DOCUMENT SEGMENT:
I mean, I'm on a roll here and I could go on and on. Not all these indicate she's making the best money choices, but it's not your job to worry about that. Unless and until you see some indication that there is a larger problem, this is just an odd and inappropriate request that I would puzzle over but not worry over. And I would ask her to re-pay to stand up for yourself; you are already concerned that she asked you because she thought you were easy, so don't be easy. Be appropriate, even if she was not.

wellyes
12-03-2009, 12:41 PM
I agree with the PPs, it's inappropriate but not something I'd report or even make a big deal about. Once I forgot my wallet (cash, cards, everything) and had to borrow money for lunch. No loan = no lunch that day for me which is bad. It was embarrassing, but that kind of thing can happen to anyone once in a while.

SUPPLIED INFORMATION:
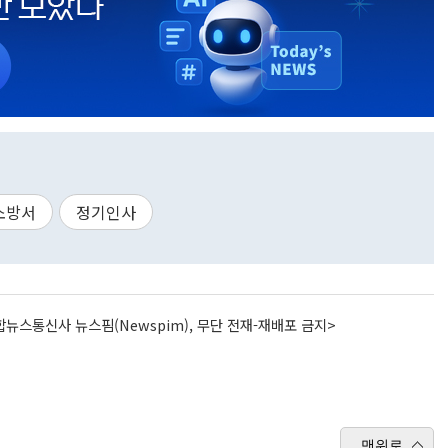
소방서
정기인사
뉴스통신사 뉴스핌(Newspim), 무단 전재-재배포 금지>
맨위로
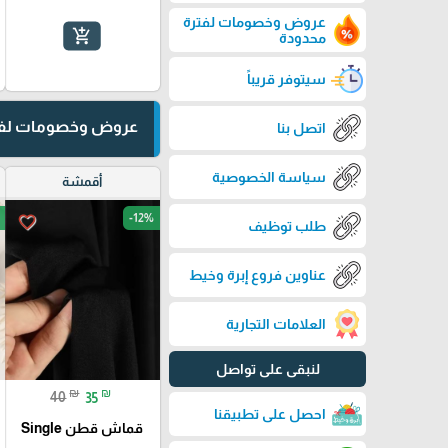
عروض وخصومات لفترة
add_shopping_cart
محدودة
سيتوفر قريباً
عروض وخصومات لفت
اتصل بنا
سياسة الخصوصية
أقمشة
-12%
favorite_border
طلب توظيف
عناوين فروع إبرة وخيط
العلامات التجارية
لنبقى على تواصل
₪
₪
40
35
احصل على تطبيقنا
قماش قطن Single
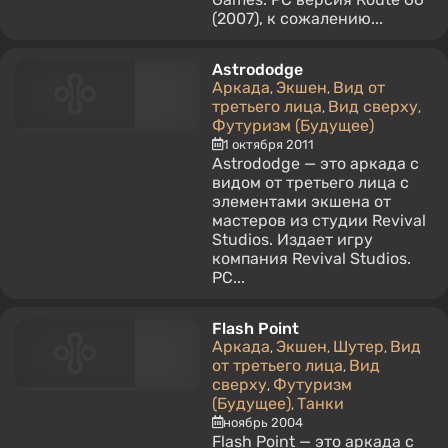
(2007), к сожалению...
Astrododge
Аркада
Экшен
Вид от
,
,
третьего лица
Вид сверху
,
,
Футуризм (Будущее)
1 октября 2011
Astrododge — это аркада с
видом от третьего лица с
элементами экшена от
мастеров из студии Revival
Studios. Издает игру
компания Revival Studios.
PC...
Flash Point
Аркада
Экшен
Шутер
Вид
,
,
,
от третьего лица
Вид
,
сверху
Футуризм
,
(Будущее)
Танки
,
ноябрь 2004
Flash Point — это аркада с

LIST OF TASKS:
[1] From the forum discussion about borrowing money, extract the passage that begins at the words "I mean, I'm" and stops after the words "in a while.".
[2] In the forum discussion about borrowing money, what does the second post say its writer once forgot, which led to borrowing money for lunch?
The material is not required for this exercise.

REPLIES:
[1]
I mean, I'm on a roll here and I could go on and on. Not all these indicate she's making the best money choices, but it's not your job to worry about that. Unless and until you see some indication that there is a larger problem, this is just an odd and inappropriate request that I would puzzle over but not worry over. And I would ask her to re-pay to stand up for yourself; you are already concerned that she asked you because she thought you were easy, so don't be easy. Be appropriate, even if she was not.

wellyes
12-03-2009, 12:41 PM
I agree with the PPs, it's inappropriate but not something I'd report or even make a big deal about. Once I forgot my wallet (cash, cards, everything) and had to borrow money for lunch. No loan = no lunch that day for me which is bad. It was embarrassing, but that kind of thing can happen to anyone once in a while.

[2] A wallet, with cash, cards and everything.